- Release poster
- Directed by: Michael DeVita
- Written by: David A. Melendez Michael DeVita
- Produced by: David A. Melendez
- Starring: Harrison Samuels Carson Grant Ben Rezendes Will Roland Erin O'Brien
- Music by: Danny Gray
- Production company: StonePark Productions
- Distributed by: StonePark Productions
- Release date: February 16, 2017 (DC Independent Film Festival);
- Running time: 90 min.
- Country: United States
- Language: English
- Budget: $200,000 (estimated)

= One Penny (film) =

One Penny is a 2017 United States low budget drama film directed by Michael DeVita and produced by David A. Melendez.

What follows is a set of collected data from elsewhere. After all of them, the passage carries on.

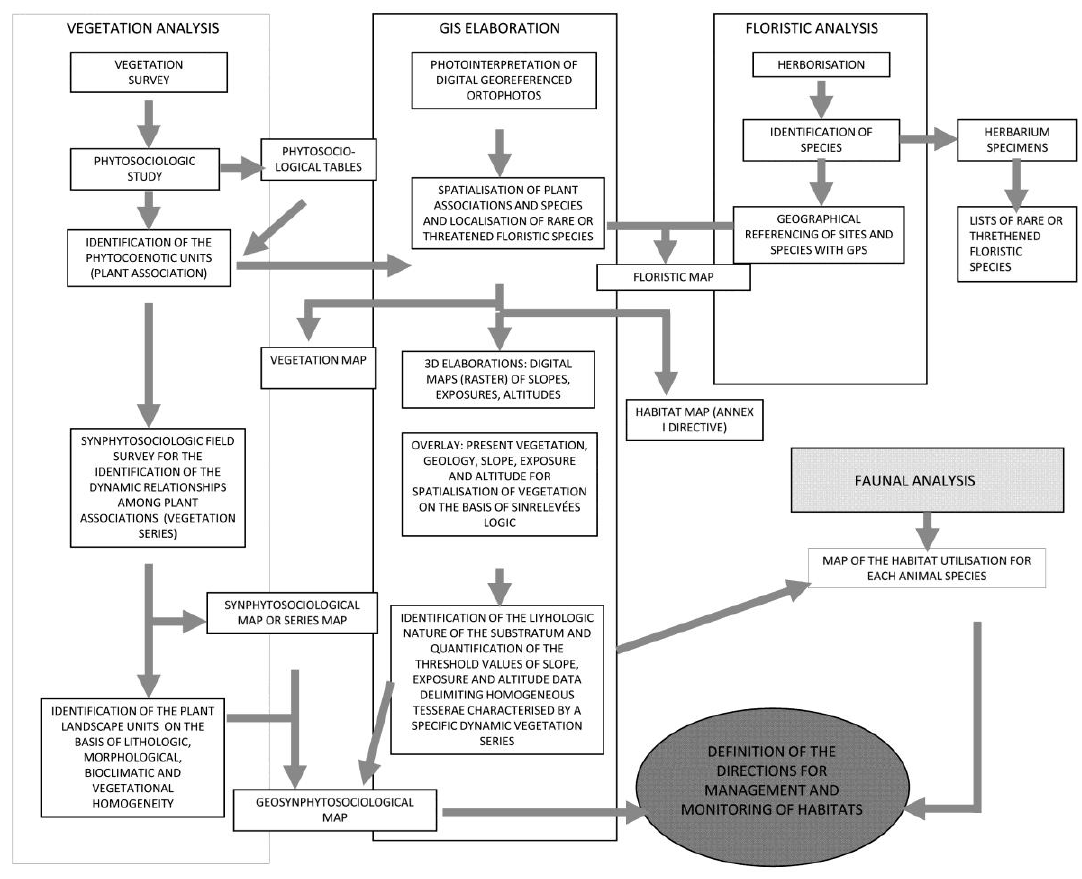
Figure 3. The methodological scheme for integrated analysis of the plant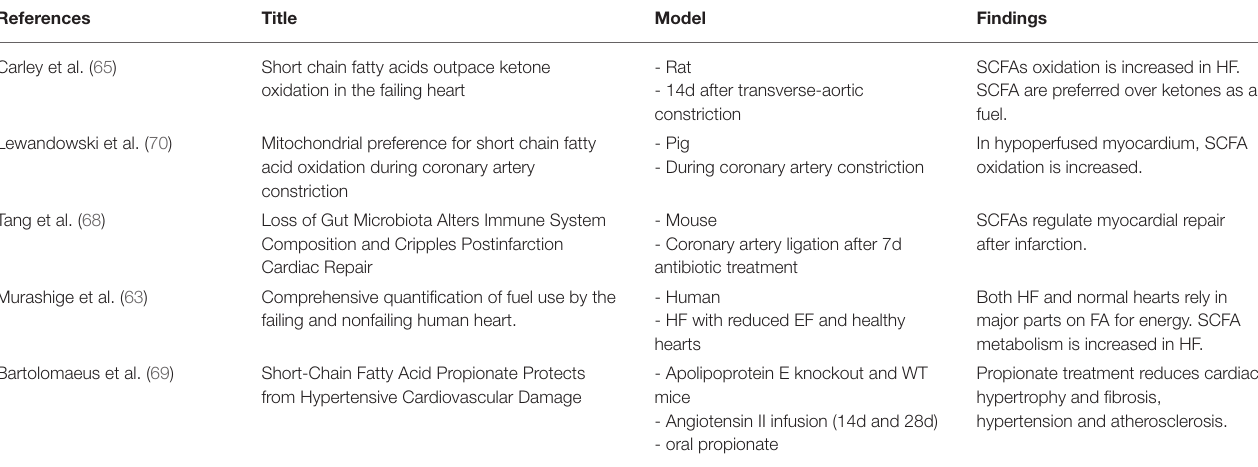
TABLE 2 | Studies investigating the role of SCFAs in cardiovascular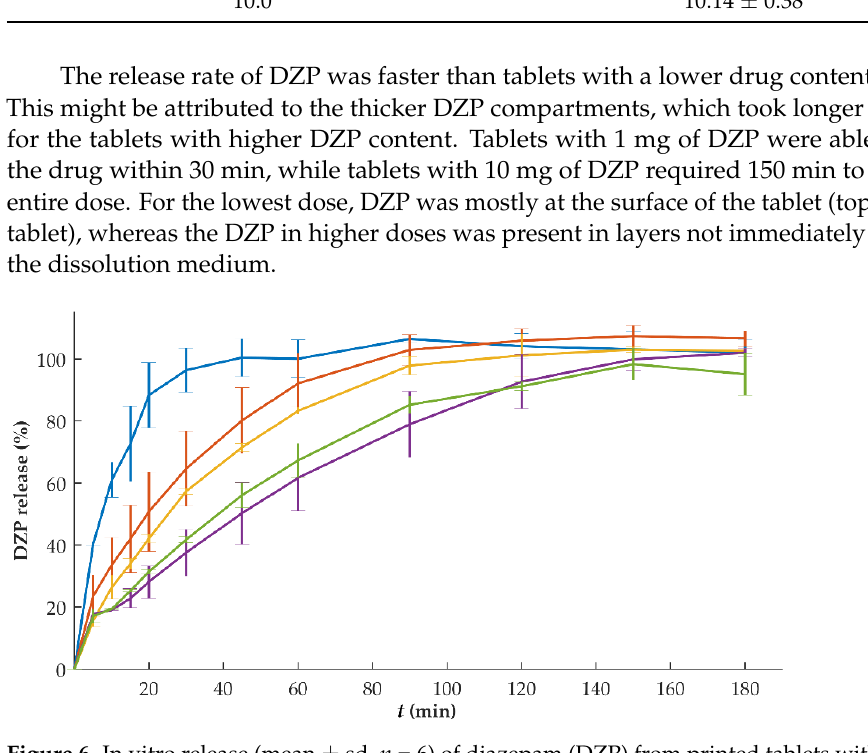
Figure 6. In vitro release (mean ± sd, n = 6) of diazepam (DZP) from printed tablets with a dose of 1 (blue), 2 (orange), 5 (yellow), 7.5 (purple) and 10 (green) mg.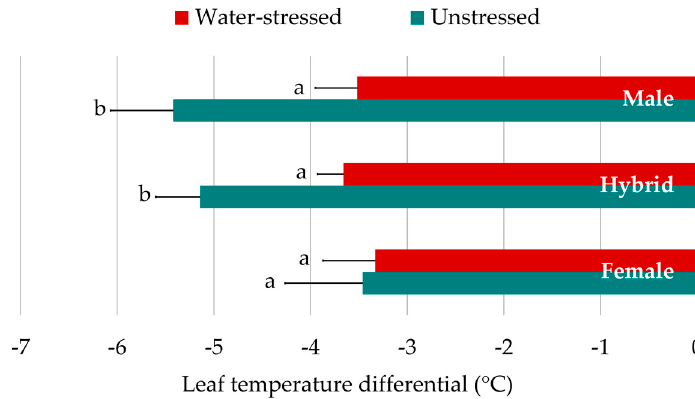
Figure 3. Di ff erences in leaf temperature di ff erential response to water conditions between genotypic Figure 3. Differences in leaf temperature differential response to water conditions between genotypic sets (all hybrids combined). Means ± 95% confidence interval of LTD in ◦ C are represented for sets (all hybrids combined). Means ± 95% confidence interval of LTD in °C are represented for each each genotypic class, under water-stressed and unstressed conditions. Bars with di ff erent letter are genotypic class, under water ‐ stressed and unstressed conditions. Bars with different letter are significantly di ff erent at P < 0.05 according to means separation by LSD. significantly different at P < 0.05 according to means separation by LSD.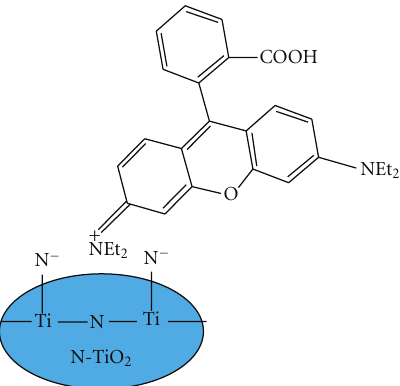
Scheme 1: Adsorption mode of RhB on the surface of N-doping TiO 2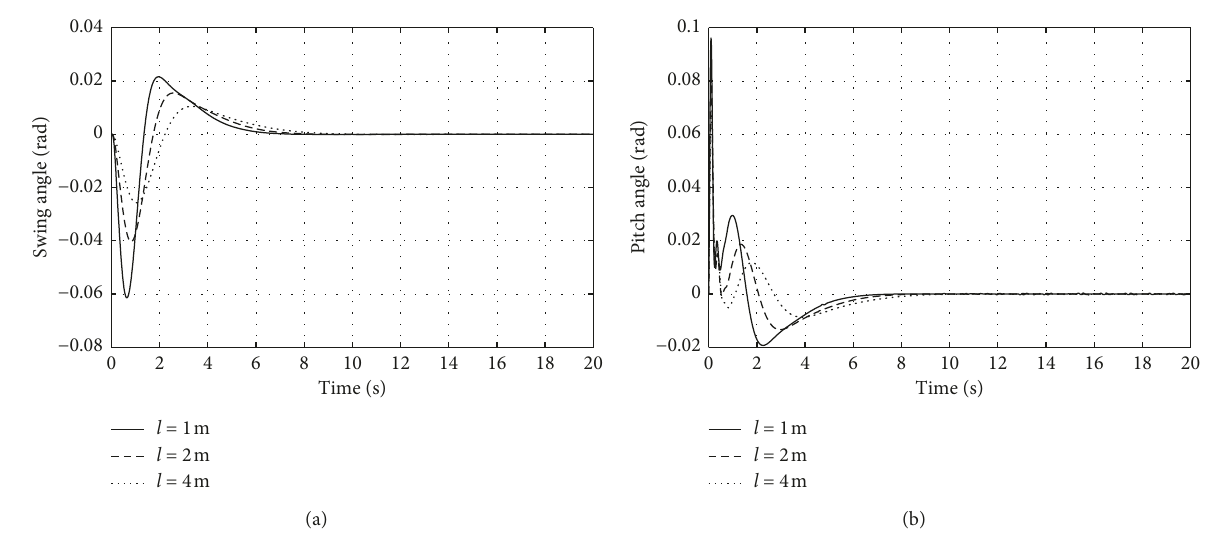
Figure 4: Swing and pitch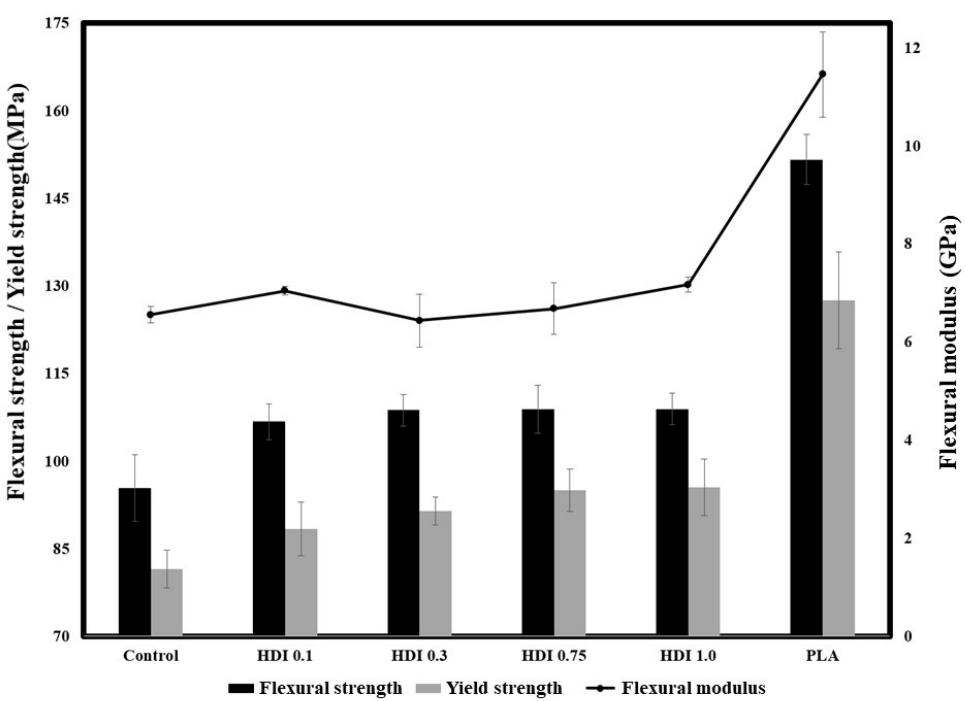
Figure 5. Three-point flexural strengths and moduli of neat PLA, control, and blend specimens prepared with various HDI contents.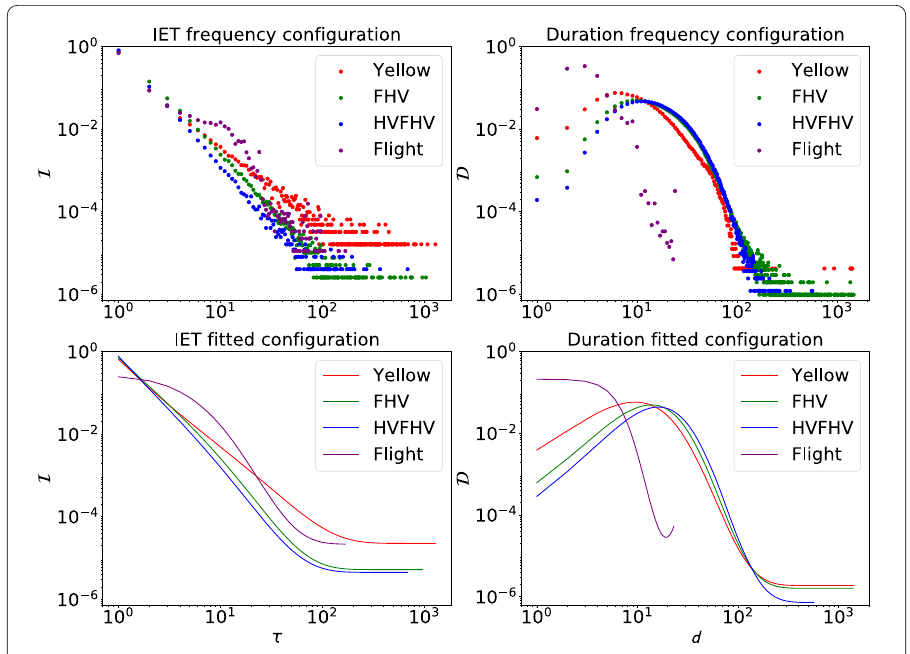
Figure 4 The IET and duration values used in frequency and fitted configuration. In frequency configuration (upper left and right), statistical estimations of real measures are directly used as input schema. In fitted configuration, IET (lower left), duration (lower right) distributions are used directly as estimated from real networks, and the fitted result are used for I and D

It tells the story of a young boy abandoned after the murder of his mother who is taken in by a homeless man known as the "Professor".

The film was shot on location around the Washington, D.C., and Baltimore areas and premiered at the DC Independent Film Festival in February 2017.

== Cast ==
- Harrison Samuels – Dylan
- Carson Grant – Professor
- Ben Rezendes – Tristan
- Will Roland – Collin
- Erin O'Brien – Jordan

==Critical reception==
In her review of One Penny for Film International, Elias Savada considered that: " ... The
cast all offer well-crafted performances, particularly Harrison Samuels as Dylan ... Devita and Melendez have shown a great deal of creativity in this freshman study of homeless life in the streets."